Angela Washko at Squeaky Wheel

by / Nov. 1, 2017 2pm EST

The Game: The Game

At Squeaky Wheel, Angela Washko makes a game of professional pick-up culture

Welcome to the sleaze world. Feminist artist Angela Washko’s installation called The Game: The Game, at Squeaky Wheel. Computer game, that is, about the actuality game of pick-up—in a bar setting usually, but anywhere, anytime is good—for a transient sexual encounter. One night stand usually, but open to further possibilities. As long as nothing complicated. Nothing personal.

Other aspects of the installation include instructional materials from professional pick-up artists (PUAs for short). Seduction coaches.

This is for real. What these guys do. They write books and teach seminars on how to pick up girls/women, and take them home. Effectively and efficiently. Or maybe go to their place.

A typical game scenario. You’re a woman, in a bar crowded with men. Looking around for your friends, who were supposed to meet you there. For whatever reason, you attempt to make your way across the room, and this guy—complete stranger—grabs your arm. Not in a hostile way, but an aggressive way. Like maybe he knows you, but at least clearly wants to, and says something scripted lame. Do you simply go along? Or go along just so as to not embarrass him—because you’re a nice person, you don’t like to embarrass people, call them out for unwelcome aggressive behavior? Or pull away and get away? Undoubtedly, the best choice. But which might result in some gratuitous nastiness from the predator guy. But worse outcomes could ensue per further scenario questions and response alternatives.
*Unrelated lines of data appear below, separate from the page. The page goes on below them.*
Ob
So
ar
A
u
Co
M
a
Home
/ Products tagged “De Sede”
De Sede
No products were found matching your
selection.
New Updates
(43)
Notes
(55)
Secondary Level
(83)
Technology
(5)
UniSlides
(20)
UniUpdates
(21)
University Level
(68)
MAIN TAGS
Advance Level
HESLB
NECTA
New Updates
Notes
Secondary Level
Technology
Part of the instructional materials is the script. A series of icebreaker questions. Where are you from? What do you do? Whatever your answer—writer, teacher, CEO of a Fortune 500 company, waitress, auto mechanic—the guy’s response: “Awesome.” But essential for him to seed in “logistics” questions as well, according to seminar instructor Julien, in a video of an actual teaching session. “Where do you live?” “Do you have roommates?” “Are they with you?” “Are you alone?” “How are you getting home?” That last item underscored.

Being “sexworthy” isn’t enough, Julien emphasizes. You also need to know where and how to steer the negotiation. Guys in the seminar audience—the students—quietly take notes, in notebooks or on laptops.
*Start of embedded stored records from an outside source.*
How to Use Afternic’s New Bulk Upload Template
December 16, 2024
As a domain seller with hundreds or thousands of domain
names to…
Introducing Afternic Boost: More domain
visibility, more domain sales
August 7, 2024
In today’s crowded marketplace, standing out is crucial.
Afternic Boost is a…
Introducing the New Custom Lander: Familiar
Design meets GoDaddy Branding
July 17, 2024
Another video presents an interview by Washko with a PUA billed as “the Web’s Most Infamous Misogynist.” (I had thought that was Donald Trump. These guys are more sophisticated than Trump, but about the same degree creepy.) Who goes by the name Roosh V. And expounds on such pertinent issues or considerations as why male orgasm is essential, female not so important.

Also included in the installation, a shelf of books by various PUAs. Ranging from Rules of the Game by Neil Strauss, to Secrets of Speed Seduction by Ross Jeffries, to two volumes by Roosh V, who does not mince words, particularly in his titles. One of his books is entitled Bang. The other, 30 Bangs. The latter a book of short stories. (Though a warning. Based on a quick perusal of several of them, hardly of the literary quality—with respect to plot, depth of characterization, or elegance of prose—of, say, James Joyce’s Dubliners, or Sherwood Anderson’s Winesburg, Ohio, or Eudora Welty’s Collected Stories).
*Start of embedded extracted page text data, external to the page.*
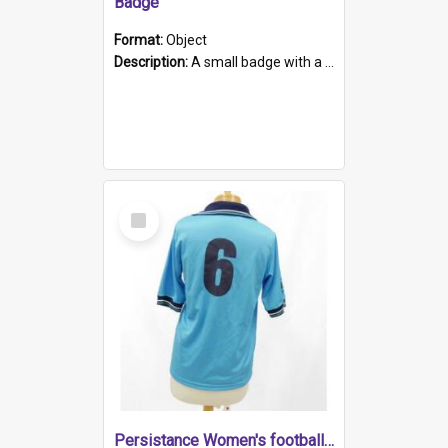
Badge
Format:
Object
Description:
A small badge with a plastic back and metal fastener. The badge has a white background printed on which is "1975-2015 * Celebrating 40 Years, South Australia, First to Enact Gay Law Reform".
Select
Item
Persistance Women's football shirt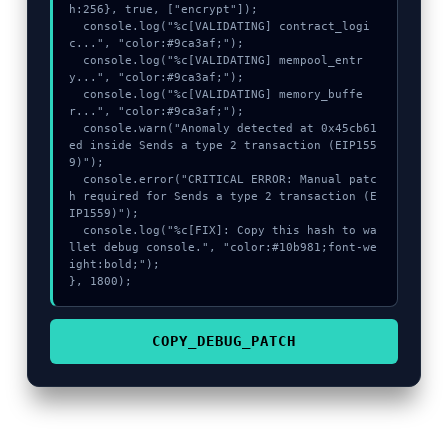
h:256}, true, ["encrypt"]);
Whereas Bang appears to be an all times, all situations instruction manual on seduction, broken into subsections of “Early Game,” “Middle Game,” “Late Game,” and “End Game.” Plus a handy Appendix covering problematical situations that might arise. Such as—it might turn out—she’s a feminist. Or her breath smells. Or somewhere along the way, you forget her name. (In the forgetting the name case, Roosh counsels against the Seinfeld solution of waiting till she goes to the ladies’ room, then rummaging through her purse for some identification item, as “unnecessarily risky.”)

Any redeeming artistic or social value to any of this stuff?

Some of both. In essays in a handout brochure accompanying the exhibit, Squeaky Wheel Media Arts Curator Ekrem Serdar relates the current exhibit to Washko’s long-term concern with “bridging communities—in this case feminists and the manosphere—to understand each other outside of their echo chambers.” While brochure contributor Dorothy R. Santos notes how participants in the seminars, in addition to the predatory strategies and techniques they signed up for, “are learning to be social, less awkward, and charming.”

The Angela Washko installation continues through December 9.